Established sculptor and teacher at Indus Valley School of Art, Jabbar Gull opted to put up an exhibition of paintings at Canvas Gallery instead of his customary wooden sculptures. Titled Ordinary Souls, the show was a collection of figurative compositions in oil on canvas with a strong emphasis on a puritanical demeanour. The artist remarked that his main sources of inspiration were “Humanity, spiritual beliefs and politics.”

Jabber Gull is interested in portraying the average human being as they exist individually and as family members, friends and citizens. He says

I am one of them so I endeavour to express their common sufferings, grief, and relationships on individual and collective levels.

Very particular about his portrayal, he has painted that segment of society where the Islamic dress code is strictly observed. The women are modestly clad in loose long-sleeve tunics with their heads covered in headscarves or hijab as per Islamic injunctions. Similarly the men either sport cleanshaven heads, wearing round-collared shirwanis or kurtas or wear skullcaps and are fully bearded like mullahs. Simple, sober and serious, his ordinary souls may well be subjects of Madressahs or seminaries, so uniformly chaste are they in dress and appearance. Moreover, most of the paintings are in severe grays, black and white with only just some works breaking into colour. This lack of colour also adds to the total effect of sobriety and conformity to a code of ethics.

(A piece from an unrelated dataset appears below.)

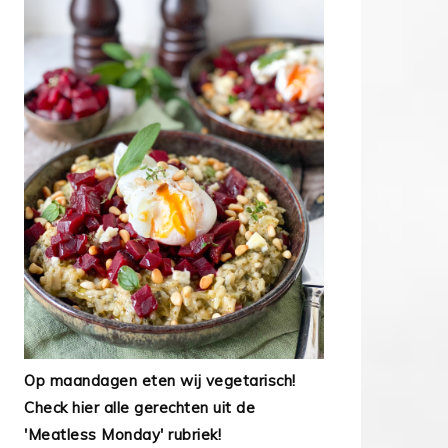
Op maandagen eten wij vegetarisch!
Check hier alle gerechten uit de
'Meatless Monday' rubriek!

The artist deserves credit for venturing to paint this aspect of our society. It pertains to a very real and widely prevalent attitude and belief system and apart from the cultural and religious angles, it also has political connotations these days. Today as the Muslim belief system is being falsely interpreted as extremist and fundamentalist in the West, artists should bring up these issues in their paintings.